» JOB A
Reproduce the records that follow the cricket report line for line, keeping every character unchanged and leaving the pictures out.

Kallis's flawless 110 was a marathon of seven hours 10 minutes that was the foil to Cullinan's first day aggression.

Cronje lasted only seven balls before McLean induced an outside edge from a loose cut stroke but Cullinan then put on 64 with the busy-bee Rhodes, proceeding to the highest of his six Test hundreds. He was 168 and tiring when McLean finally found an effective bouncer that he fended off his face with his glove for Jacobs to take the lobbed rebound.

In for six and three-quarter hours all told, he could not find his rhythm of the first day and spent three hours adding 46 to 122, adding only two fours to the 18 he had had at the start.

The remainder of the innings was a waste of time for South Africa as only 26 were added off 16.5 overs before the declaration, Dillon dismissing both Shaun Pollock and Donald for a final haul of three wickets.

Soon Donald was back out in his more accustomed role-dispensing misery to opposing batsmen.

Day 3: West Indies ride their luck

CAPE TOWN - Aided by unusual South African generosity in the field, the West Indies scrambled their way out of the newest indignity of a possible follow-on on the third day of the fourth Test yesterday.

» RECORDS SUPPLIED
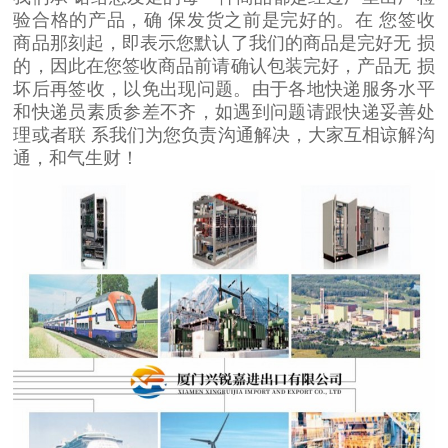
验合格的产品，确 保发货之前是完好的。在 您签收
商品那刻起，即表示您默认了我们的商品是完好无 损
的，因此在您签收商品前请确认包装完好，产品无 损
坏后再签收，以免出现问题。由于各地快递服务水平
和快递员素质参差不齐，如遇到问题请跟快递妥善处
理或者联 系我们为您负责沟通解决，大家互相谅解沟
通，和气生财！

» JOB B
In the cricket report, what was Cullinan's score when McLean dismissed him?

» TASK SOLUTION A
验合格的产品，确 保发货之前是完好的。在 您签收
商品那刻起，即表示您默认了我们的商品是完好无 损
的，因此在您签收商品前请确认包装完好，产品无 损
坏后再签收，以免出现问题。由于各地快递服务水平
和快递员素质参差不齐，如遇到问题请跟快递妥善处
理或者联 系我们为您负责沟通解决，大家互相谅解沟
通，和气生财！

» TASK SOLUTION B
168